- Supplied text
───

A short “squeeze” of Richard Cook’s text about how complex systems fail:
# How Complex Systems Fail
## 1. All complex systems are hazardous
Transportation, medicine, energy, and other critical systems inevitably contain risk. We can reduce how often we touch hazards, but we can’t eliminate them entirely. That’s why defenses are built.
## 2. Such systems have multiple layers of defense
To prevent accidents, we build technical, human, and organizational safeguards: redundant equipment, training, procedures, rules, etc.
## 3. Disasters require multiple failures at once
A single failure rarely causes an accident. A disaster is usually a chain of small failures that individually seem insignificant. Most of these chains get stopped in time.
## 4. The system always contains latent flaws
Complex systems can’t be perfect. Small issues always exist, and they change with new technologies and new ways of working.
## 5. Systems run in a “broken” state
Systems often keep working despite failures — thanks to slack and people’s effort. Often there were similar incidents before the accident that almost ended badly.
## 6. The accident is always nearby
Complex systems can fail at any moment. You can’t fully prevent this.
## 7. There is no single “root cause”
A catastrophe is the result of many factors. Assigning one “root cause” is wrong — it’s more of an attempt to find someone to blame.
## 8. Knowing the outcome biases analysis
After an accident it seems the signs were obvious. In reality, before it happened, many things looked different.
## 9. Operators both produce and protect the system
People in the system simultaneously get work done and prevent failures. It’s a constant balancing act.
## 10. All actions are bets
Operators act under uncertainty. Successes and failures are outcomes of such bets. After an accident it’s easy to forget that.
## 11. Ambiguity is resolved on the ground
Management often leaves conflicting demands: produce more, but with minimal risk. People on the ground must decide how to act. After an accident it’s easy to judge their decisions.

───

Page images and their extracted text:
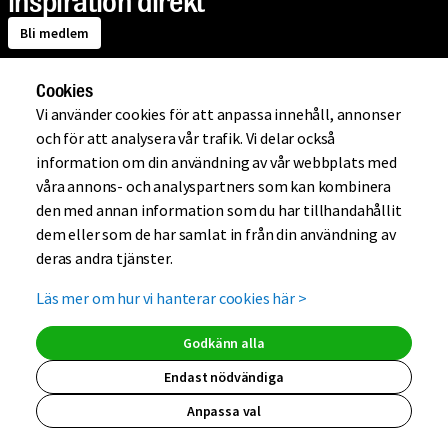
inspiration direkt
Bli medlem
Cookies
Om Mio
Vi använder cookies för att anpassa innehåll, annonser
och för att analysera vår trafik. Vi delar också
information om din användning av vår webbplats med
Handla på Mio
våra annons- och analyspartners som kan kombinera
den med annan information som du har tillhandahållit
dem eller som de har samlat in från din användning av
Hjälp
deras andra tjänster.
Läs mer om hur vi hanterar cookies här
>
Kundklubb
Godkänn alla
Endast nödvändiga
Anpassa val
(extern länk, ö
(extern länk,
(extern lä
(extern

───

- Task to carry out
Continue the summary of how complex systems fail from the point where it stops.

- Output for this task
## 12. People are the main adaptive element
Operators continuously adapt: redistribute resources, plan retreats, notice changes, and respond.
## 13. Expertise in the system is constantly changing
Workers’ knowledge and skills evolve with technology and generations. The system must develop expertise and use it where it’s needed most.
## 14. New technologies can bring new catastrophes
Technology can remove small problems but create conditions for rare, large failures. These risks are often invisible at first.
## 15. “Cause” thinking gets in the way of improvement
After an accident people try to eliminate “human errors”. But such measures rarely prevent new incidents and often make the system more complex, adding new weaknesses.
## 16. Safety is a property of the whole system
Safety is not a separate component, device, or person. It emerges from the interaction of all elements and constantly changes.
## 17. People create safety while doing the work
Every day operators keep the system from failing through their actions. It’s often invisible, but it’s what makes the system reliable.
## 18. To avoid failures, you must know them
The better operators feel the boundary between normal operation and the danger zone, the better they manage risk. Experience with failure helps safe operation.